Premetto subito
che questa recensione contiene spoiler, PERÒ solo a partire da un certo punto,
ovvero io mi sforzerò di dividere la recensione in due parti: nella prima
resterò sugli aspetti che non riguardano la trama e quindi cercherò di fare una
recensione come quelle fatte fino ad ora (per esempio quelle dei thriller) poi,
ad un certo punto farò riferimento ad alcuni aspetti della trama nello
specifico e sul finale. Non preoccupatevi, vi
avvertirò in tempo in modo che chi ha intenzione di leggerlo e non vuole nulla di anticipato potrà interrompere la lettura.
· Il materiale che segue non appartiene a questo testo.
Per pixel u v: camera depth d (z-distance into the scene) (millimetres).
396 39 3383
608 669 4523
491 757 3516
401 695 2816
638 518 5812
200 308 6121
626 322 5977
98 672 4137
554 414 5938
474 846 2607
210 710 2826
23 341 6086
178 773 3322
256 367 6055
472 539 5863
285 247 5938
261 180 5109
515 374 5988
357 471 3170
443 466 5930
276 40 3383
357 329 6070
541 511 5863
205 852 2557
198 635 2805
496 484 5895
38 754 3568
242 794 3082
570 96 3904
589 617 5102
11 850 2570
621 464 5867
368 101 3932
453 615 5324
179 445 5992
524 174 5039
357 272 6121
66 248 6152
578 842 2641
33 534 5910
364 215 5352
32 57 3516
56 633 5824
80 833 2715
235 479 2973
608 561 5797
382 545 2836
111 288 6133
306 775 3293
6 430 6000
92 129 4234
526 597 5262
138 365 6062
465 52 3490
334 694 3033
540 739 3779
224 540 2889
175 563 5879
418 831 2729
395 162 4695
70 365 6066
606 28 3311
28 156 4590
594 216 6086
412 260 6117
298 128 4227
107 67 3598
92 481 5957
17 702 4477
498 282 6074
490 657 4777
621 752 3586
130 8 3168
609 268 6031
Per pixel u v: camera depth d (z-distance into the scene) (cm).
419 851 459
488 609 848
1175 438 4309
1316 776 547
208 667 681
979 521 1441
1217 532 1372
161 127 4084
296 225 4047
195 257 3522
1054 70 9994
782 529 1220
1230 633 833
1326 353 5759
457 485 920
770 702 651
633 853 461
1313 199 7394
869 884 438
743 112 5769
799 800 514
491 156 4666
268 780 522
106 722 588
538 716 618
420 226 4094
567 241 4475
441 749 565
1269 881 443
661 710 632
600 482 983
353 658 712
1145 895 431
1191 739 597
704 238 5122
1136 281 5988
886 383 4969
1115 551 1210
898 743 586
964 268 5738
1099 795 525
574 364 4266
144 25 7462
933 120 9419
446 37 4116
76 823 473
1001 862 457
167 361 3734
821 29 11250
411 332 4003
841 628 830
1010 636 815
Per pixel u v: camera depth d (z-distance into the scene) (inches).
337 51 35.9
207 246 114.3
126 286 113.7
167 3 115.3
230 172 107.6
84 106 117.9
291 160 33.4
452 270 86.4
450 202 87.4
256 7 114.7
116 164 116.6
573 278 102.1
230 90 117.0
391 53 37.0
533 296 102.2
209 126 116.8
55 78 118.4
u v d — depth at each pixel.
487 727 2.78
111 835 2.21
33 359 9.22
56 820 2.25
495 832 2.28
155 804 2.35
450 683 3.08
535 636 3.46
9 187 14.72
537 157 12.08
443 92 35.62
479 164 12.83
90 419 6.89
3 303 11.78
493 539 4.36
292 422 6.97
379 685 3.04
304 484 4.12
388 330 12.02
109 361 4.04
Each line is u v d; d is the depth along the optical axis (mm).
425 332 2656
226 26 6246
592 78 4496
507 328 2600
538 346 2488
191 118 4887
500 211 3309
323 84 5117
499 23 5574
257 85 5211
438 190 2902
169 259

avvertirò in tempo in modo che chi ha intenzione di leggerlo e non vuole nulla di anticipato potrà interrompere la lettura.
Ma bando alle
ciance! Il libro di oggi è “Il piccolo amico” di Donna Tartt, edito per la
prima volta nel 2002, e narra la storia di Harriet Cleve, una ragazzina di
dodici anni che è cresciuta in una famiglia segnata dalla morte del fratello
maggiore all’età di 13 anni. Questa morte, avvenuta per impiccagione nel giorno
della festa della mamma, ha segnato la sua famiglia in modo assoluto e totale,
ma lei era troppo piccola per ricordarlo. Da qui parte il racconto che la
porterà alla ricerca dell’assassino, che non era mai stato trovato per
vendicarsi del torto subito.
Donna Tartt,
nata nel 1963, è molto conosciuta nel mondo letterario e non so se abbia
effettivamente bisogno di presentazioni, ad ogni modo ha scritto tre romanzi:
“Dio di illusioni”, “Il piccolo amico” e “Il cardellino”, forse il più famoso,
nonché l’opera che le ha fatto vincere il premio Pulitzer. E scusate se è poco.
Tornando al
libro, esso è scritto in terza persona e risulta essere scorrevole e piacevole
da leggere con delle buone descrizioni, non solo per quanto riguarda luoghi e
personaggi ma anche per i sentimenti che pervadono i personaggi e le rispettive
famiglie. Ad esempio riesce a descrivere e spiegare in modo estremamente
realistico come la morte di una persona cara vada a impattare sui personaggi
che lo circondano in maniera differente tramite dei meccanismi tipici come
l’idealizzazione, il dolore ed il semplice “mollare la presa”, lasciarsi andare
al dolore senza reagire in alcun modo, sprofondando così nella depressione.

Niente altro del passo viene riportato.